Record-setting run has Fisher on top of the world
Jennifer Fisher now has a world mark.
The veteran Bermuda runner Sunday eclipsed the women's masters 2,000-metre steeplechase mark for 36-year-olds at the Pacific Northwest Masters Championship in Tacoma, Washington.
Competing in the quirky discipline for just the second time, Fisher won the gold medal with her time of seven minutes and 42 seconds. The old record, set by South Africa's Narietjie Ceronio, was 7:45.56.

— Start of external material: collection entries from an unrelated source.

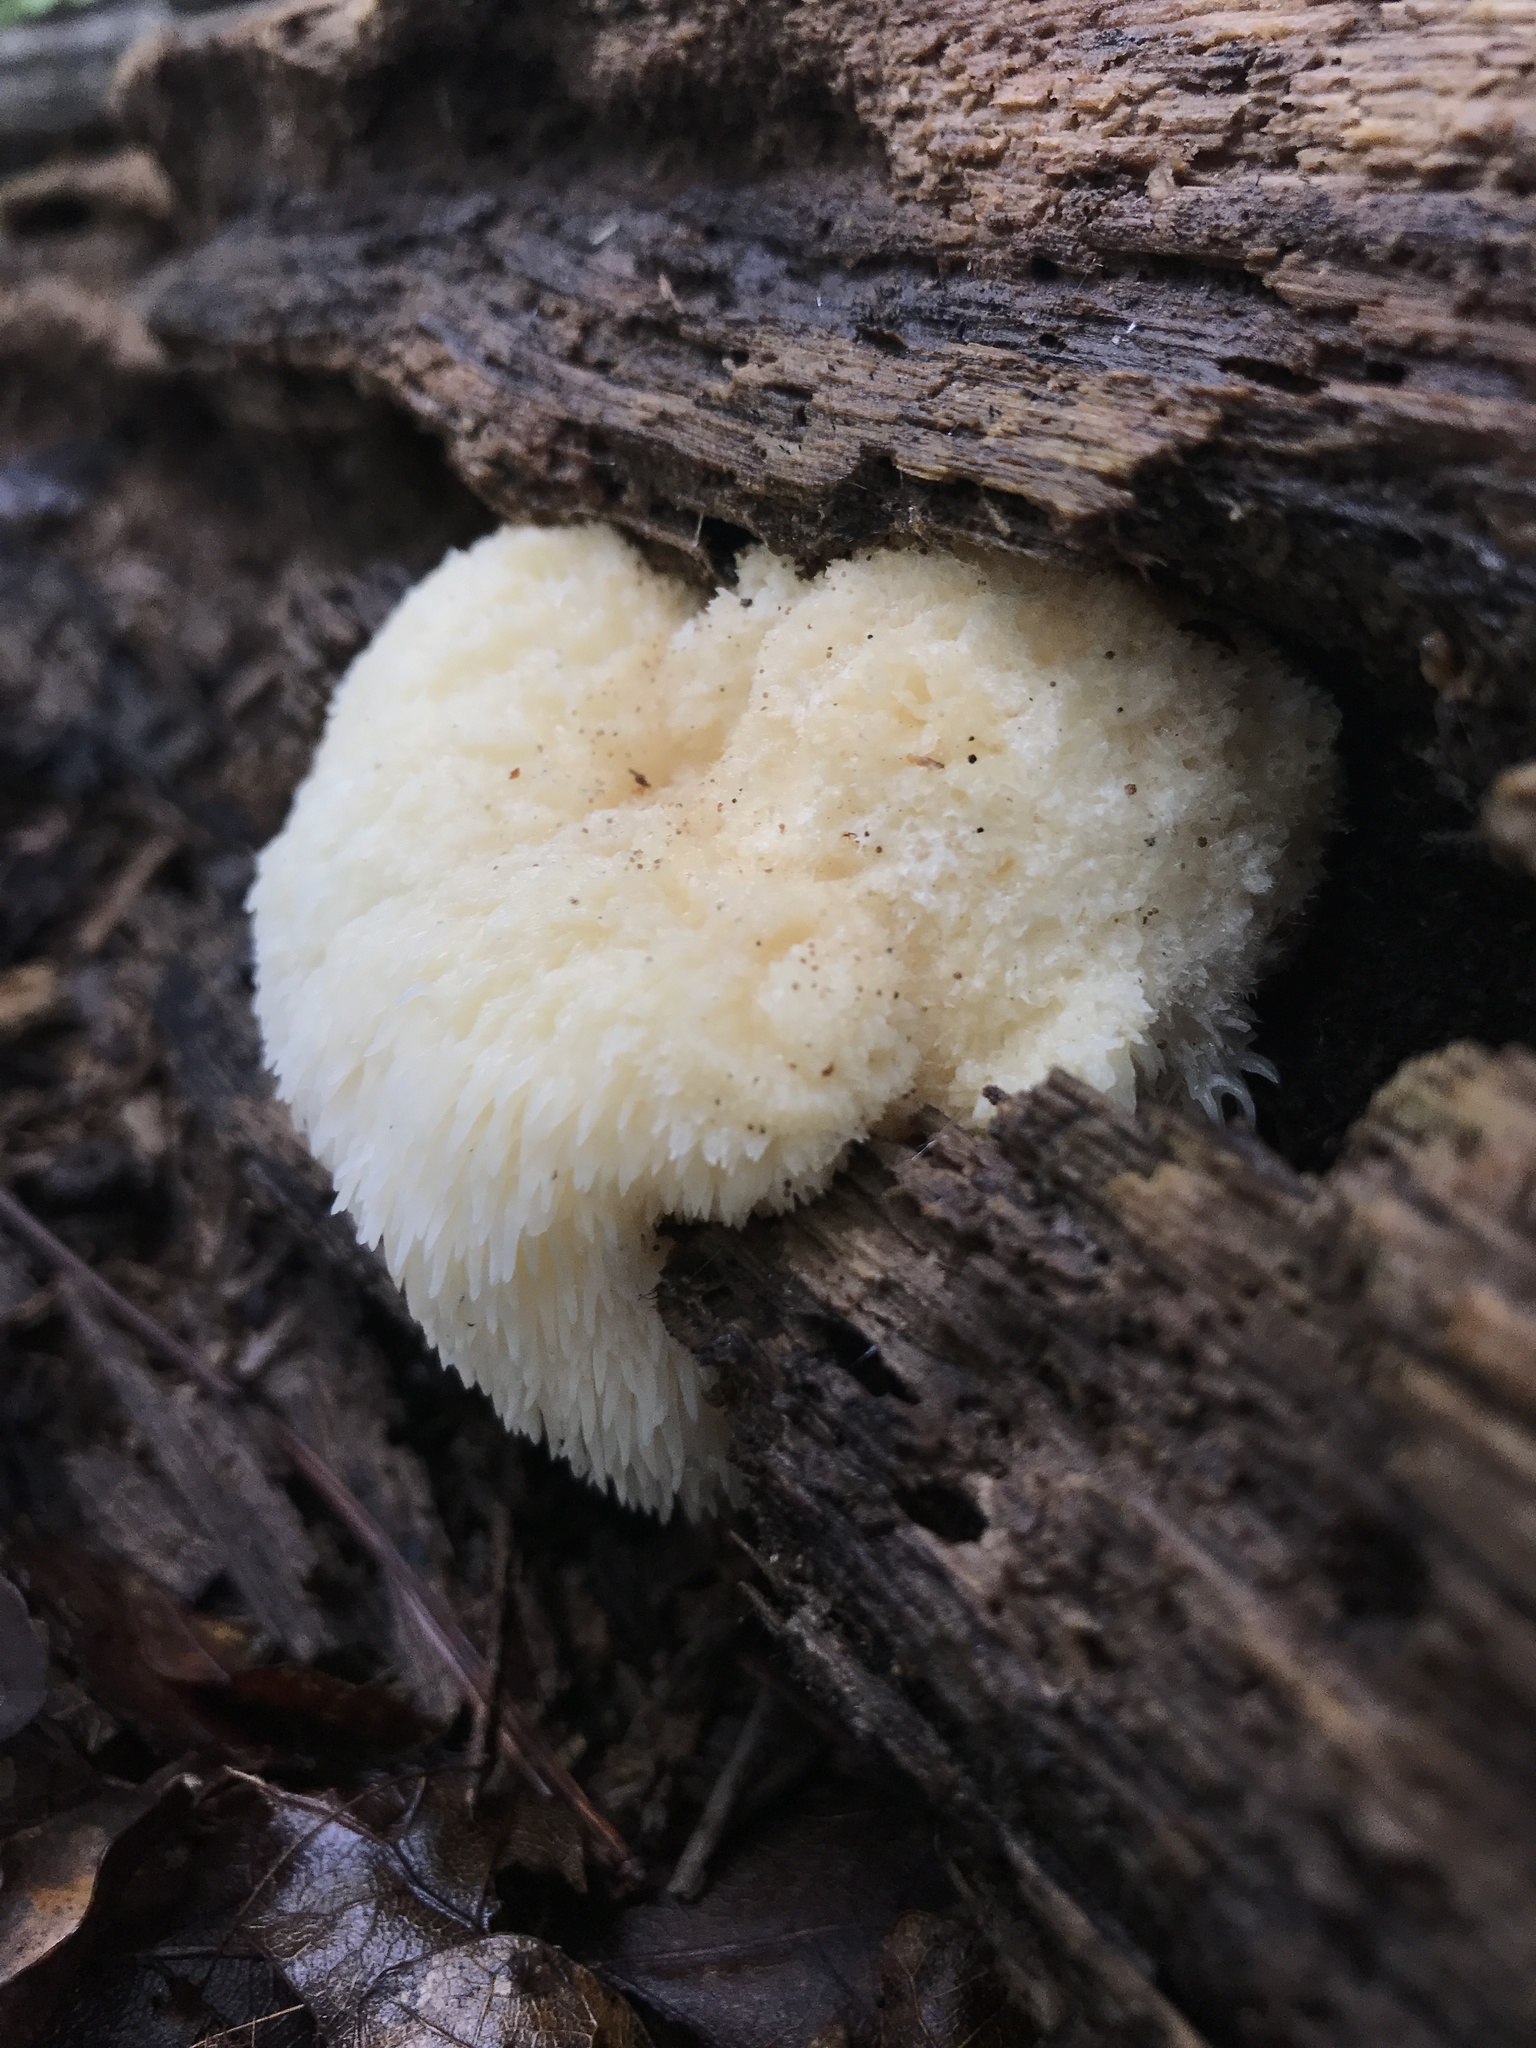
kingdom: Fungi
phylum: Basidiomycota
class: Agaricomycetes
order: Russulales
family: Hericiaceae
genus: Hericium
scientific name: Hericium erinaceus
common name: Bearded tooth
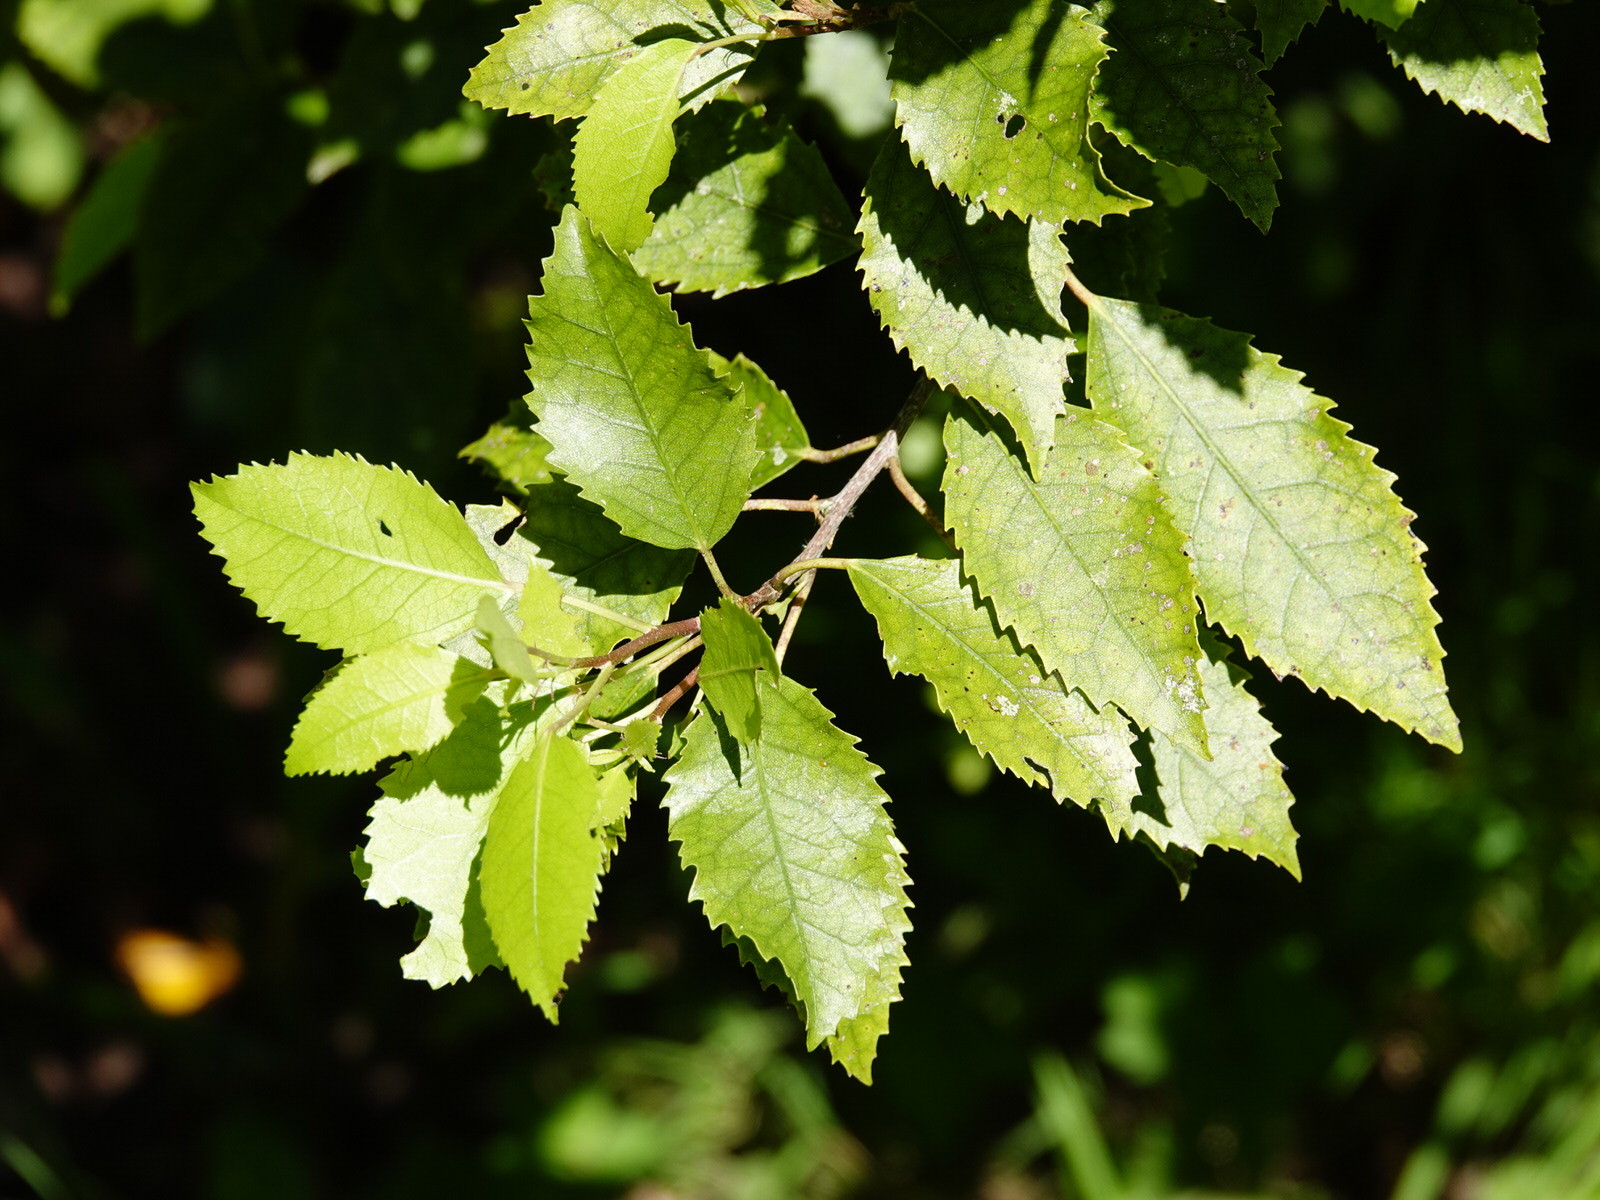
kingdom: Plantae
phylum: Tracheophyta
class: Magnoliopsida
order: Malvales
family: Malvaceae
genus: Hoheria
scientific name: Hoheria populnea
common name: Lacebark
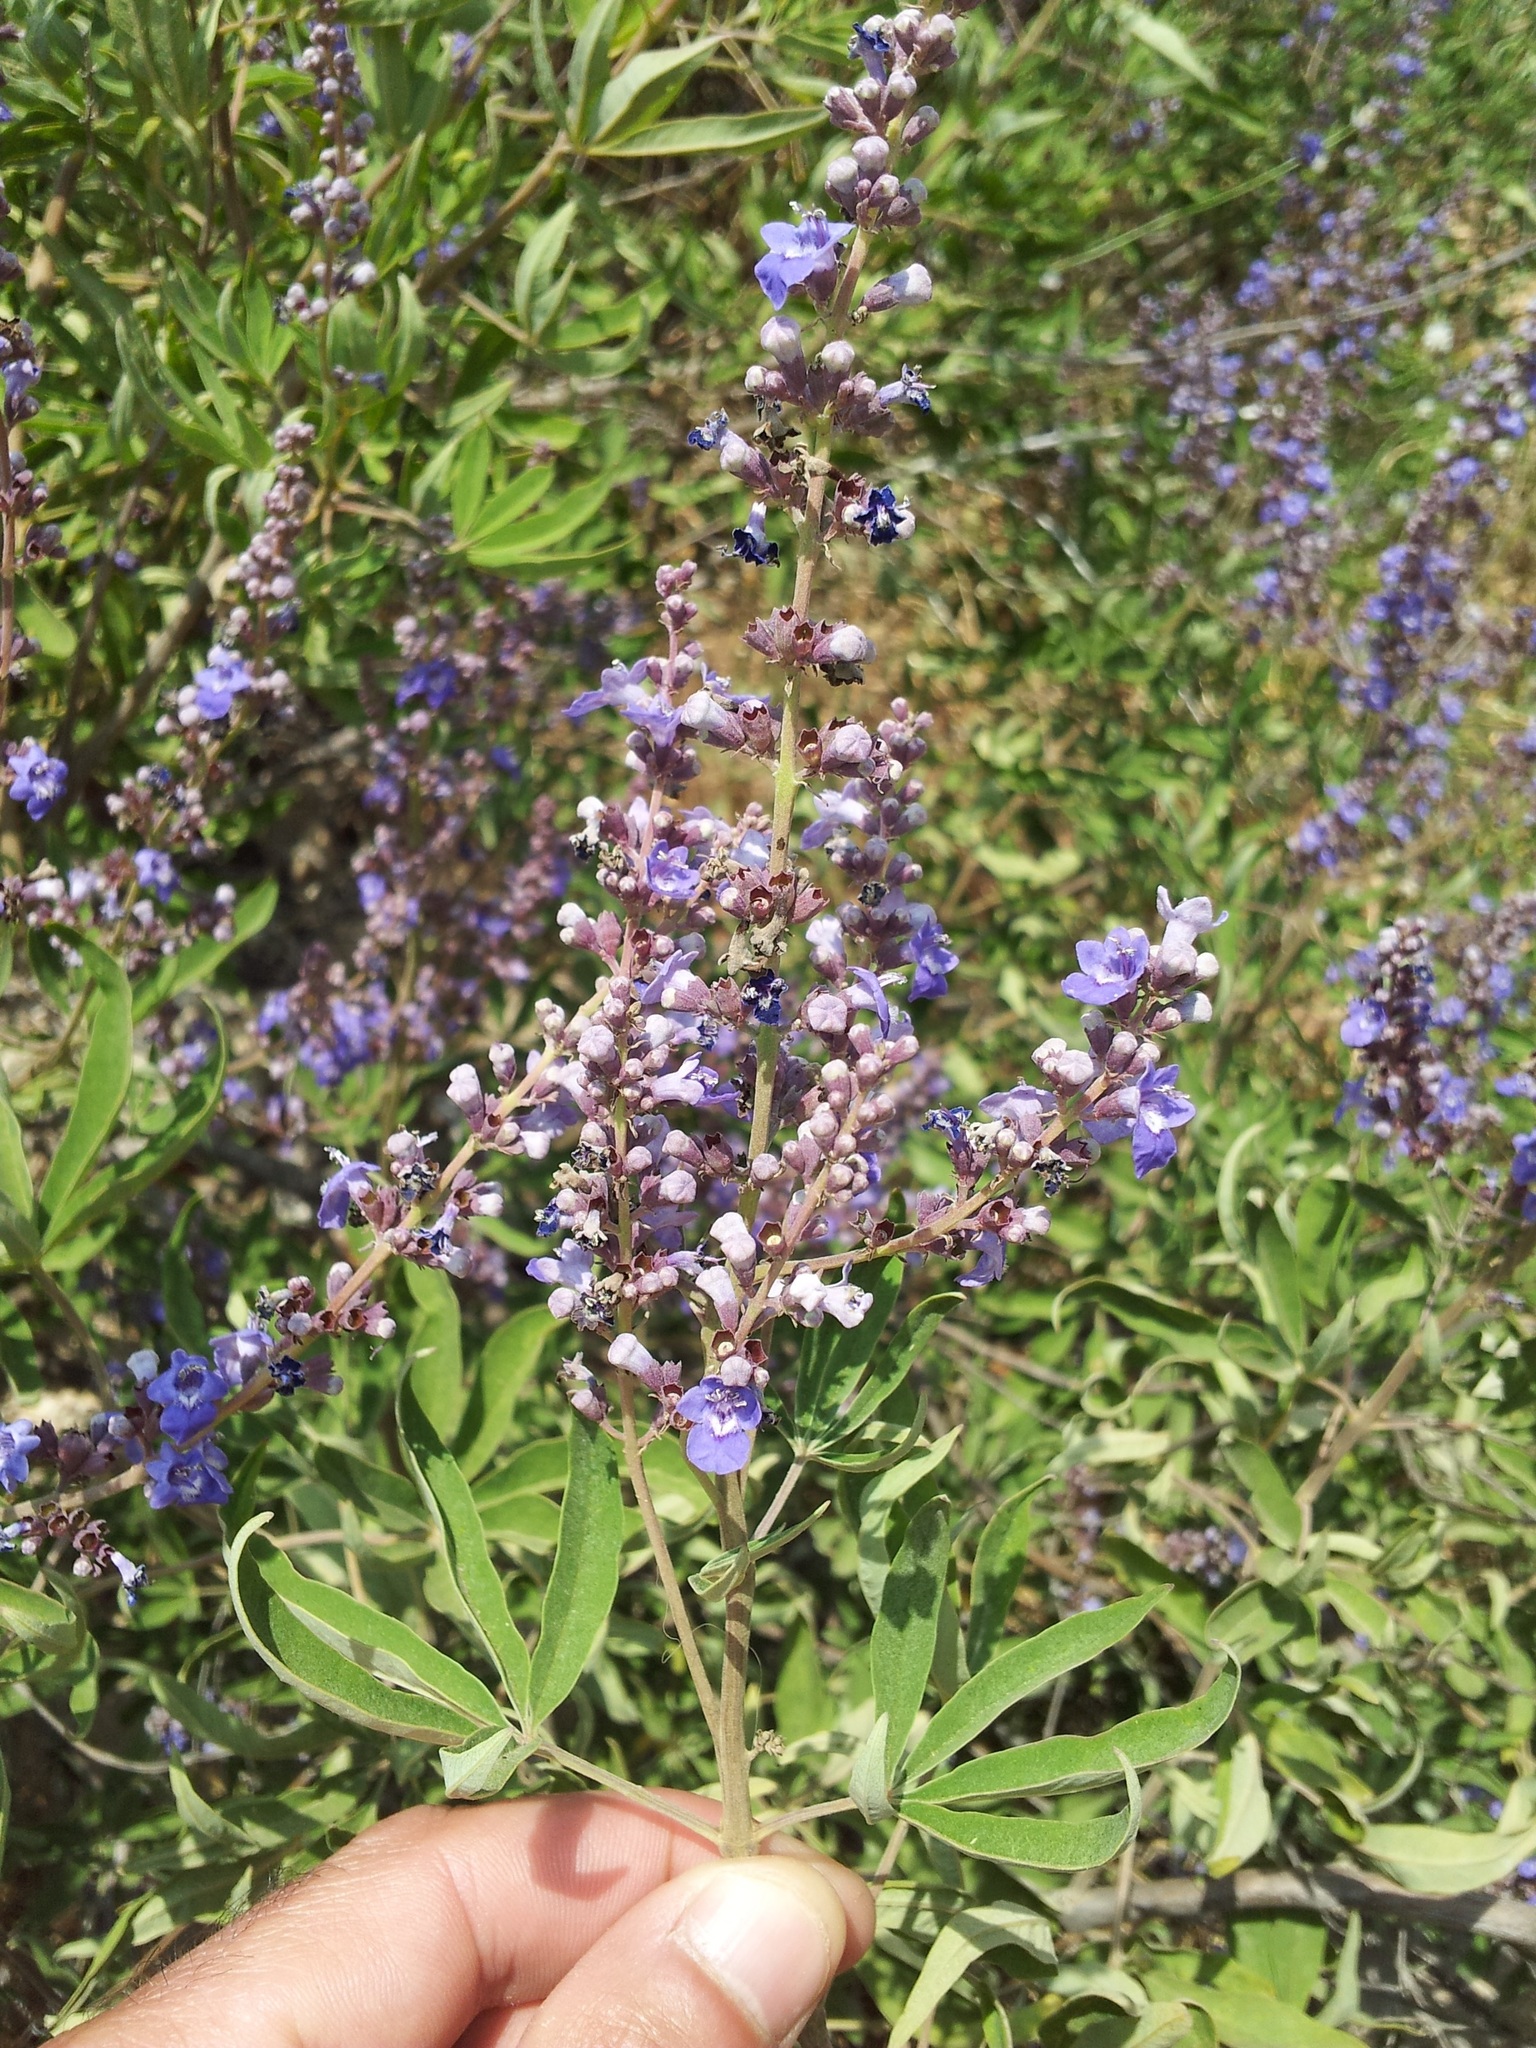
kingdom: Plantae
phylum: Tracheophyta
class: Magnoliopsida
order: Lamiales
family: Lamiaceae
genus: Vitex
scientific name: Vitex agnus-castus
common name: Chasteberry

It wasn't until later in the afternoon, after she and her husband/coach Eddie picked up the Masters Age Group Record Book, that they learned the record was hers.
"I wasn't even aware of the record. I just ran,'' said Jennifer, who also owns Island record in the 400m hurdles, 800m, 1,500m, 5,000m and 10,000m.
The 2,000m steeplechase consists of five laps around the track and requires athletes to leap over four 36-inch hurdles and one water obstacle. She first tried the event at the world masters championships in Buffalo, New York -- and won a gold medal.
She knocked 16 seconds off that time to join the likes of Steve Scott, Evelyn Ashford, Linford Christie and Merlene Ottey in the masters record book.
"She has a good cross-contry bakcground and a lot of speed so we just married the two together,'' Eddie Fisher said of the decision to enter the steeplechase.
Jennifer Fisher, who also won the gold in the 800m in Tacoma, goes in search of more medals at an event in Victoria, British Columbia, this weekend.